Son Heung-min and Giovani Lo Celso punish Man City and send Tottenham top of league

A day, quite simply, when a much shrewder Jose Mourinho did a number on Pep Guardiola.

If this match was supposed to be a final test of Tottenham Hotspur’s title credentials, it confirmed so much more than that. Their eventual 2-0 win over Manchester City put them back on top of the table – at least temporarily – and showed the team is only going in one direction. That is whatever direction Mourinho tells them, as they are so clearly focused and committed to his current approach.

By contrast, City looked a much more disparate outfit, as they remain adrift at 10th in the table. Guardiola’s new contract did not offer the immediate jolt the team needed. There was no energy to their play at all. It was all so much flatter than the great Guardiola sides we’re used to. They  don’t look a team to fear any more.

From there, Mourinho just did what was obvious, but still displayed absolute focus. He told his side to let City have all the sterile possession they wanted, and pounce the minute they lost it. This happened last season, and it happened again and again here.
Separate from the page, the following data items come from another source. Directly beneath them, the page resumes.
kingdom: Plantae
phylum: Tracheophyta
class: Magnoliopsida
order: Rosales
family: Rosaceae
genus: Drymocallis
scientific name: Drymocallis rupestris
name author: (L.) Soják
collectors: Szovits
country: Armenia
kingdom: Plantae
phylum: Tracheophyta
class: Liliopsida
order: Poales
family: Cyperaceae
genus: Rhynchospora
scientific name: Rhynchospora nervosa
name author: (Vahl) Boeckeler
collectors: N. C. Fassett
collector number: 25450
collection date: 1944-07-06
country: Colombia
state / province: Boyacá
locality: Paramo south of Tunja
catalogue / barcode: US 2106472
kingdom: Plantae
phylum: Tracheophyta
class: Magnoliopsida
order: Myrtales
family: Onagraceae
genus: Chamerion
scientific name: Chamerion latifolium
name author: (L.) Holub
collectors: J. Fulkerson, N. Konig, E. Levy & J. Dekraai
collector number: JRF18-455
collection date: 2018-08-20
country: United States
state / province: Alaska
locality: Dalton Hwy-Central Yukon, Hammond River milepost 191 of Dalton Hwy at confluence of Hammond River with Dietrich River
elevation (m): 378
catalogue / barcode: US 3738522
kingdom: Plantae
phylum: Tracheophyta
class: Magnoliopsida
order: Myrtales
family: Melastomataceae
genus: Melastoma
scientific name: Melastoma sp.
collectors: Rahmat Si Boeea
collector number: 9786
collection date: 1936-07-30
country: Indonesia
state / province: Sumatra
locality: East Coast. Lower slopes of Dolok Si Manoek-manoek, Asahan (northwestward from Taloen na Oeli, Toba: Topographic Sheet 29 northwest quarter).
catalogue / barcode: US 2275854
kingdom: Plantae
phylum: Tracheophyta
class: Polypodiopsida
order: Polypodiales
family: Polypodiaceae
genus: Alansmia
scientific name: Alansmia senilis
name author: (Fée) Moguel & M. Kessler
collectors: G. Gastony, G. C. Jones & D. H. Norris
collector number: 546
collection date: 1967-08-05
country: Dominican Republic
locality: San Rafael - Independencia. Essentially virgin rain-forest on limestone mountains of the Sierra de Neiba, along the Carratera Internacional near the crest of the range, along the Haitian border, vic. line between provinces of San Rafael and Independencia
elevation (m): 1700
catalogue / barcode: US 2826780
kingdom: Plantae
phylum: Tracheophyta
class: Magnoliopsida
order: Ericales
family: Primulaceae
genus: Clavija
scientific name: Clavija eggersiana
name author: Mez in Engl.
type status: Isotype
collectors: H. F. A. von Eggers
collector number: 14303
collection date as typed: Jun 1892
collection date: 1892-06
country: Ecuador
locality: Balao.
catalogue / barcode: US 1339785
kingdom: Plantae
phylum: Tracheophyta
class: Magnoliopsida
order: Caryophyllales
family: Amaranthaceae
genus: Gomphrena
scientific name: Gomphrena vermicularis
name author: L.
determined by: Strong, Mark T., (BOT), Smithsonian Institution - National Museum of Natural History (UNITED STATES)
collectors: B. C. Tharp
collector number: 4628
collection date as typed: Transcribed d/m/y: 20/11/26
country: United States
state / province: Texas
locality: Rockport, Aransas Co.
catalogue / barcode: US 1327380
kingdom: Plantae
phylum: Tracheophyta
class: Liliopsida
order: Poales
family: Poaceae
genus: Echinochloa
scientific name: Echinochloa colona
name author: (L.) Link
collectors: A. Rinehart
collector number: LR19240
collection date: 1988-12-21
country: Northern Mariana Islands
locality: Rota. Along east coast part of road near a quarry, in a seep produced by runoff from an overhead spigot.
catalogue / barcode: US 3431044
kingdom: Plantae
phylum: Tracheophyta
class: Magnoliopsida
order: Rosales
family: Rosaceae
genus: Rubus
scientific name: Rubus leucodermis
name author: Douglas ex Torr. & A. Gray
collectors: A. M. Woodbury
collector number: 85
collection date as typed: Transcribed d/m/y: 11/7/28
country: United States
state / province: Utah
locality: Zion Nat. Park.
If Guardiola is going to struggle to rediscover his team’s old relentlessness, this could end up like Sir Alex Ferguson and Arsene Wenger in the latter years, where there’s an obvious blueprint to playing them.
City don’t seem to have the solutions. They don’t currently have the attack, or the defence. Guardiola’s side have now only hit 10 goals in eight games, and haven’t scored more than once in a Premier League match since September. By contrast, it’s more than two a game for Spurs.
Who could have imagined that over the last few years of what was developing into a rather one-sided rivalry? Mourinho has started to turn that on its head, just as he has turned Spurs into challengers.
The game was really won from those first few minutes.
Son Heung-Min’s opening goal was not just the decisive moment, but a defining one, given what it said about both sides.
It was of course so simply taken, to the point there was so little to it, but there was so much wrapped up in that.
On one side, there was the resurgence of Tanguy N’Dombele. His ball through may have been easy, but there was real craft to his delivery. This is a player, let’s not forget, who looked doomed under Mourinho; as if the manager just wasn’t going to ever have him. He is now on supreme form.
You can’t quite say the same for City’s backline.
Both Aymeric Laporte and Ruben Dias are two centre-halves of the highest standards, but this was defending of the lowest standard. It was staggering how easy it was for one Harry Kane run to completely unravel the back four, dragging Laporte away so Son could finish.
That was ÂŁ121m worth of centre-halves allowing a gap that big.
There is a wider point there, which might well be that the manager’s structure of the defence is now almost as influential than the quality they bring in. The same problems seem to persist regardless of who is in the defence, and they are also issues for Guardiola that long precede his time at City.
The game was almost perfectly set up for Spurs then.
All they had to do was sit back against a team that hadn’t scored more than one goal in a league game since September, and burst with a counter-attack that had more than two a game.
That did still require some real concentration, and commitment, mind. This was best typified by Toby Alderweireld, who offered a series of full-blooded challenges just when City looked like breaking through.
One, on Gabriel Jesus shortly after the Son goal, was utterly vintage defending.
This was where the real questions came in about City’s attack.
It was so often as if they were trying to do everything that you would associate with Guardiola’s greatest triumphs, but with so much less intensity. You could see the patterns, but couldn’t see the effects. It was the same principles of play, but different principles of application.
One of the few exceptions was Kevin De Bruyne, but he can’t do it all on his own.
And it was indicative that, just when the Belgian was beginning to exert his influence, Mourinho did that to a greater degree.
The Spurs manager had clearly noticed the game was swinging, so swung it back, with a key substitution.

Giovani Lo Celso was brought on to steady things, and keep control, but not even Mourinho could have thought that would extend to the scoreline as much as the play. With his first touches, the Argentine won the game. City, meanwhile, again just lost concentration.

In response, the deposed champions had nothing. They drew another blank.
There was meanwhile just a blank look on Guardiola’s face, as he could be seen staring into space on the bench in those futile final minutes.
None of that with Spurs. They were full of emotion, and ultimately took full points.